Interpreting Texts as Scripts:
The Lyric Model
Nyckelord:
Text, interpretation, script, lyric, song, performance, Goethe, BeethovenAbstract
Faced with Steiner’s admission that writing cannot capture the actual experience of music in time, this article considers Goethe’s way of transforming texts into scripts for musical performance, using his lyric poem ‘An Lina’. Through this poem Goethe offers both theoretical and practical lessons in how to use texts to prepare and frame the transitory moment of performance; he outlines a four-staged model in which a written text becomes script, ready for being reassembled as text. The paper explores the wider ramifications of such a cyclical model of text making and text dismembering in relation to Beethoven’s setting of Herrmann’s ‘Der Bardengeist’. In this song Beethoven’s manipulation of contrasting time-frames invites an analytical interpretation of the act of performance.

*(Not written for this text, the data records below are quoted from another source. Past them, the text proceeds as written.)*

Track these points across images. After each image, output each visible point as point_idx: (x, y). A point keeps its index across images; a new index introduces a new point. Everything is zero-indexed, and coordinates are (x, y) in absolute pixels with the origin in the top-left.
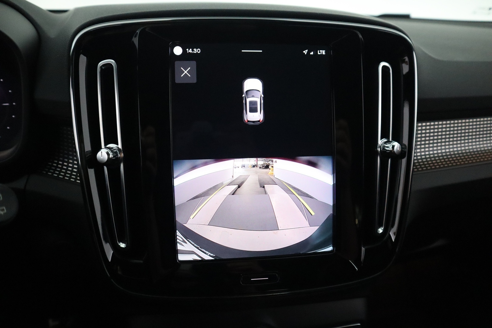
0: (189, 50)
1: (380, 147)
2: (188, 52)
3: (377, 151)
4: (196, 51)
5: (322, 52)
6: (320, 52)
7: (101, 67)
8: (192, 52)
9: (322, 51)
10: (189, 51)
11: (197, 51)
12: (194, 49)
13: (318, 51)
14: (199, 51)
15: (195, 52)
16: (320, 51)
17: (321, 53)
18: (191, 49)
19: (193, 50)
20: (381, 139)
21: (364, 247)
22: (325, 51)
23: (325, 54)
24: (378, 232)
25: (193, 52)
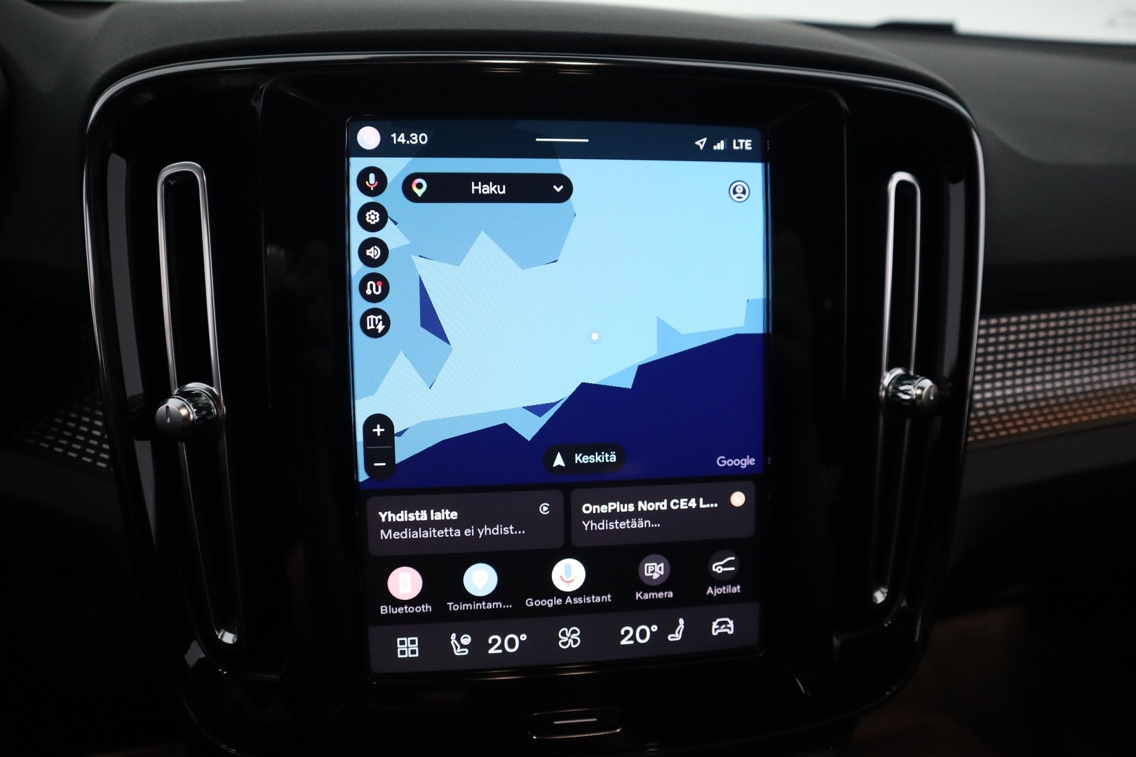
0: (397, 138)
1: (887, 390)
2: (395, 142)
3: (878, 397)
4: (415, 138)
5: (744, 144)
6: (738, 144)
7: (166, 182)
8: (406, 142)
9: (744, 140)
10: (399, 140)
11: (418, 138)
12: (411, 135)
13: (735, 141)
14: (423, 139)
15: (414, 141)
16: (739, 141)
17: (742, 147)
18: (402, 135)
19: (408, 138)
20: (889, 369)
21: (837, 638)
22: (750, 141)
23: (750, 148)
24: (874, 600)
25: (408, 142)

Beethoven’s perfecting of a musical text for ‘Der Bardengeist’ is compared with the more fluid referencing of an improvisatory performance practice in Reichardt’s setting of ‘An Lina’. However, there are aspects of Beethoven’s text which suggests it can also be taken as a script, as a scaffolding for preparing the experience of a performance moment rather than as a building in itself. In the lyric model, texts – and the musicological interpretations concerned with them – retain significance but in a changing context. They are not so much significant in themselves as in raising expectations for the far greater subtlety of the performance acts which they help prepare or frame.